Problem description: Retype every line of the listing below with no changes.

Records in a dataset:
##############################
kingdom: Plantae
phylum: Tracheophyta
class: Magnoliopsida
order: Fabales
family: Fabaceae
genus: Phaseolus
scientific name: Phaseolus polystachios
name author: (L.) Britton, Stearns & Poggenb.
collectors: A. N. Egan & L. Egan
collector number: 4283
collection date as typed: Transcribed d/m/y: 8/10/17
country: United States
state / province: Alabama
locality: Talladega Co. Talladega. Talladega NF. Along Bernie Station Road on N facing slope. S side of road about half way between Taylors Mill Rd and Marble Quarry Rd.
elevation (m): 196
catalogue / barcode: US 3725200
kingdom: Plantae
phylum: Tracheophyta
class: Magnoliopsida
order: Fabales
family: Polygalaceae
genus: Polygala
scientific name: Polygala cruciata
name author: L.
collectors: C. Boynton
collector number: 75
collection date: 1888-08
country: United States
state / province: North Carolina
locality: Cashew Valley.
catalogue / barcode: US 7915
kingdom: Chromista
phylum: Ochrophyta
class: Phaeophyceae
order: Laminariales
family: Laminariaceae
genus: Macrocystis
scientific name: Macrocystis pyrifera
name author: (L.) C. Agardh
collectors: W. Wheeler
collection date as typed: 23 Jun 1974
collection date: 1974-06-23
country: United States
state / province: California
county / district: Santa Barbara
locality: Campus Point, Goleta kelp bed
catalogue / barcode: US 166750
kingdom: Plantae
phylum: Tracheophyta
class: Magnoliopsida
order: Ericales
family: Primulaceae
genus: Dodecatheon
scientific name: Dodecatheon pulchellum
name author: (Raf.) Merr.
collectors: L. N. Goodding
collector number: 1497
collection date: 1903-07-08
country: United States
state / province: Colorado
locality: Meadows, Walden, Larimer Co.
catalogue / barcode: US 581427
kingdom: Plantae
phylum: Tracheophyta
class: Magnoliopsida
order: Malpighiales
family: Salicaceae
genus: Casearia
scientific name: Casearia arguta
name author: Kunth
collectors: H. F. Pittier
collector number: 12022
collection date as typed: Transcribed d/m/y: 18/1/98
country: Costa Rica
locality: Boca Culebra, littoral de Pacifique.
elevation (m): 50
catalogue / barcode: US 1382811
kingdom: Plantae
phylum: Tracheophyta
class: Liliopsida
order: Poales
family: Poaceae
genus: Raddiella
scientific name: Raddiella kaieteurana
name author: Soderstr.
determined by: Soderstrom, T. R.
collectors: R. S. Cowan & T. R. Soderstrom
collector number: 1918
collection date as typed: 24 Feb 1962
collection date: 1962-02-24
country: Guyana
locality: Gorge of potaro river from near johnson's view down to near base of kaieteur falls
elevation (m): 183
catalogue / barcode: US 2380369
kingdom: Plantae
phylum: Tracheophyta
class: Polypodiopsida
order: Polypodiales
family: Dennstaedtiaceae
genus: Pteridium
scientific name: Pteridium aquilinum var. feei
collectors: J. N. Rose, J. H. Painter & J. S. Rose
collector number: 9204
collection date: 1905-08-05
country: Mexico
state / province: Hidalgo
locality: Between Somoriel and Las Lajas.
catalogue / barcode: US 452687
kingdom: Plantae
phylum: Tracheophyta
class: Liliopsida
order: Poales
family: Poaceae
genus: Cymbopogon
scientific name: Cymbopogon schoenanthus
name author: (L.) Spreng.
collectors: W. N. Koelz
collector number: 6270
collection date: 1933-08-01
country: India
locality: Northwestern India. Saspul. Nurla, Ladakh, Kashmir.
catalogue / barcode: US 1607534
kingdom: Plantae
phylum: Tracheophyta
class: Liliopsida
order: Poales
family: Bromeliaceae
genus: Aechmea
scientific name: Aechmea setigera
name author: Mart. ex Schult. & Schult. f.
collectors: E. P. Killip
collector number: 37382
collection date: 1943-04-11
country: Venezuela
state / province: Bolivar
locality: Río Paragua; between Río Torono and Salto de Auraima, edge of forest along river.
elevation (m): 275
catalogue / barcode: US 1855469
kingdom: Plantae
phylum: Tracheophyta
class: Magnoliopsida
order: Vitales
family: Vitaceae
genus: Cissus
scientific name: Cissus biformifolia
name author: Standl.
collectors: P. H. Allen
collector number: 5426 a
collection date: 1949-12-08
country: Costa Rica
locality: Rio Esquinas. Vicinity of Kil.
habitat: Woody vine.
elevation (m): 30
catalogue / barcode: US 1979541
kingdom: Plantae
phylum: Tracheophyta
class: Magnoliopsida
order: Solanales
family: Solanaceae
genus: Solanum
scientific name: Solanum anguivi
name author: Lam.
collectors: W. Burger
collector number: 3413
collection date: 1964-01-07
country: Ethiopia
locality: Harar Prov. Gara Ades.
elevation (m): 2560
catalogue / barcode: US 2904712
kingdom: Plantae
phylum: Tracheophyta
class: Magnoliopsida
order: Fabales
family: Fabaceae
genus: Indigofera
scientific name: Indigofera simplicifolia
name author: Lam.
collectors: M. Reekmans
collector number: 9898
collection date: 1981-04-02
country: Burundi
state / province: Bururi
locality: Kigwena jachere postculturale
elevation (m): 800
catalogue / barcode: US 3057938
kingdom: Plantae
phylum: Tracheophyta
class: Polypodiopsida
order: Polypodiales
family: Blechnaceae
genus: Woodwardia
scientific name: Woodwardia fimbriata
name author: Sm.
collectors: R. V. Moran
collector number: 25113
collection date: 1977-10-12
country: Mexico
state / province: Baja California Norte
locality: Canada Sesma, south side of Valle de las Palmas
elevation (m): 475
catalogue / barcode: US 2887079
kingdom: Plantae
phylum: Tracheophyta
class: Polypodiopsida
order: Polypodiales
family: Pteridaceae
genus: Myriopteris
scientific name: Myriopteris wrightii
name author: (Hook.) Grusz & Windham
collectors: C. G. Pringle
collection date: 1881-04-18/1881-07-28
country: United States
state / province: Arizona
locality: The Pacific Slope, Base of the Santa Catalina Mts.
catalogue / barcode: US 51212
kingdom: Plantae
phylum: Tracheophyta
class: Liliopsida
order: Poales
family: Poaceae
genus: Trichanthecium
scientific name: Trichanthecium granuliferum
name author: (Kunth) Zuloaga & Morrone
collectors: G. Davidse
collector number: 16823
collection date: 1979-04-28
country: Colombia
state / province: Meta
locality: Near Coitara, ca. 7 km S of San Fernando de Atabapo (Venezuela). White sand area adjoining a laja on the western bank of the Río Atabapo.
##############################
Response for this exercise:
kingdom: Plantae
phylum: Tracheophyta
class: Magnoliopsida
order: Fabales
family: Fabaceae
genus: Phaseolus
scientific name: Phaseolus polystachios
name author: (L.) Britton, Stearns & Poggenb.
collectors: A. N. Egan & L. Egan
collector number: 4283
collection date as typed: Transcribed d/m/y: 8/10/17
country: United States
state / province: Alabama
locality: Talladega Co. Talladega. Talladega NF. Along Bernie Station Road on N facing slope. S side of road about half way between Taylors Mill Rd and Marble Quarry Rd.
elevation (m): 196
catalogue / barcode: US 3725200
kingdom: Plantae
phylum: Tracheophyta
class: Magnoliopsida
order: Fabales
family: Polygalaceae
genus: Polygala
scientific name: Polygala cruciata
name author: L.
collectors: C. Boynton
collector number: 75
collection date: 1888-08
country: United States
state / province: North Carolina
locality: Cashew Valley.
catalogue / barcode: US 7915
kingdom: Chromista
phylum: Ochrophyta
class: Phaeophyceae
order: Laminariales
family: Laminariaceae
genus: Macrocystis
scientific name: Macrocystis pyrifera
name author: (L.) C. Agardh
collectors: W. Wheeler
collection date as typed: 23 Jun 1974
collection date: 1974-06-23
country: United States
state / province: California
county / district: Santa Barbara
locality: Campus Point, Goleta kelp bed
catalogue / barcode: US 166750
kingdom: Plantae
phylum: Tracheophyta
class: Magnoliopsida
order: Ericales
family: Primulaceae
genus: Dodecatheon
scientific name: Dodecatheon pulchellum
name author: (Raf.) Merr.
collectors: L. N. Goodding
collector number: 1497
collection date: 1903-07-08
country: United States
state / province: Colorado
locality: Meadows, Walden, Larimer Co.
catalogue / barcode: US 581427
kingdom: Plantae
phylum: Tracheophyta
class: Magnoliopsida
order: Malpighiales
family: Salicaceae
genus: Casearia
scientific name: Casearia arguta
name author: Kunth
collectors: H. F. Pittier
collector number: 12022
collection date as typed: Transcribed d/m/y: 18/1/98
country: Costa Rica
locality: Boca Culebra, littoral de Pacifique.
elevation (m): 50
catalogue / barcode: US 1382811
kingdom: Plantae
phylum: Tracheophyta
class: Liliopsida
order: Poales
family: Poaceae
genus: Raddiella
scientific name: Raddiella kaieteurana
name author: Soderstr.
determined by: Soderstrom, T. R.
collectors: R. S. Cowan & T. R. Soderstrom
collector number: 1918
collection date as typed: 24 Feb 1962
collection date: 1962-02-24
country: Guyana
locality: Gorge of potaro river from near johnson's view down to near base of kaieteur falls
elevation (m): 183
catalogue / barcode: US 2380369
kingdom: Plantae
phylum: Tracheophyta
class: Polypodiopsida
order: Polypodiales
family: Dennstaedtiaceae
genus: Pteridium
scientific name: Pteridium aquilinum var. feei
collectors: J. N. Rose, J. H. Painter & J. S. Rose
collector number: 9204
collection date: 1905-08-05
country: Mexico
state / province: Hidalgo
locality: Between Somoriel and Las Lajas.
catalogue / barcode: US 452687
kingdom: Plantae
phylum: Tracheophyta
class: Liliopsida
order: Poales
family: Poaceae
genus: Cymbopogon
scientific name: Cymbopogon schoenanthus
name author: (L.) Spreng.
collectors: W. N. Koelz
collector number: 6270
collection date: 1933-08-01
country: India
locality: Northwestern India. Saspul. Nurla, Ladakh, Kashmir.
catalogue / barcode: US 1607534
kingdom: Plantae
phylum: Tracheophyta
class: Liliopsida
order: Poales
family: Bromeliaceae
genus: Aechmea
scientific name: Aechmea setigera
name author: Mart. ex Schult. & Schult. f.
collectors: E. P. Killip
collector number: 37382
collection date: 1943-04-11
country: Venezuela
state / province: Bolivar
locality: Río Paragua; between Río Torono and Salto de Auraima, edge of forest along river.
elevation (m): 275
catalogue / barcode: US 1855469
kingdom: Plantae
phylum: Tracheophyta
class: Magnoliopsida
order: Vitales
family: Vitaceae
genus: Cissus
scientific name: Cissus biformifolia
name author: Standl.
collectors: P. H. Allen
collector number: 5426 a
collection date: 1949-12-08
country: Costa Rica
locality: Rio Esquinas. Vicinity of Kil.
habitat: Woody vine.
elevation (m): 30
catalogue / barcode: US 1979541
kingdom: Plantae
phylum: Tracheophyta
class: Magnoliopsida
order: Solanales
family: Solanaceae
genus: Solanum
scientific name: Solanum anguivi
name author: Lam.
collectors: W. Burger
collector number: 3413
collection date: 1964-01-07
country: Ethiopia
locality: Harar Prov. Gara Ades.
elevation (m): 2560
catalogue / barcode: US 2904712
kingdom: Plantae
phylum: Tracheophyta
class: Magnoliopsida
order: Fabales
family: Fabaceae
genus: Indigofera
scientific name: Indigofera simplicifolia
name author: Lam.
collectors: M. Reekmans
collector number: 9898
collection date: 1981-04-02
country: Burundi
state / province: Bururi
locality: Kigwena jachere postculturale
elevation (m): 800
catalogue / barcode: US 3057938
kingdom: Plantae
phylum: Tracheophyta
class: Polypodiopsida
order: Polypodiales
family: Blechnaceae
genus: Woodwardia
scientific name: Woodwardia fimbriata
name author: Sm.
collectors: R. V. Moran
collector number: 25113
collection date: 1977-10-12
country: Mexico
state / province: Baja California Norte
locality: Canada Sesma, south side of Valle de las Palmas
elevation (m): 475
catalogue / barcode: US 2887079
kingdom: Plantae
phylum: Tracheophyta
class: Polypodiopsida
order: Polypodiales
family: Pteridaceae
genus: Myriopteris
scientific name: Myriopteris wrightii
name author: (Hook.) Grusz & Windham
collectors: C. G. Pringle
collection date: 1881-04-18/1881-07-28
country: United States
state / province: Arizona
locality: The Pacific Slope, Base of the Santa Catalina Mts.
catalogue / barcode: US 51212
kingdom: Plantae
phylum: Tracheophyta
class: Liliopsida
order: Poales
family: Poaceae
genus: Trichanthecium
scientific name: Trichanthecium granuliferum
name author: (Kunth) Zuloaga & Morrone
collectors: G. Davidse
collector number: 16823
collection date: 1979-04-28
country: Colombia
state / province: Meta
locality: Near Coitara, ca. 7 km S of San Fernando de Atabapo (Venezuela). White sand area adjoining a laja on the western bank of the Río Atabapo.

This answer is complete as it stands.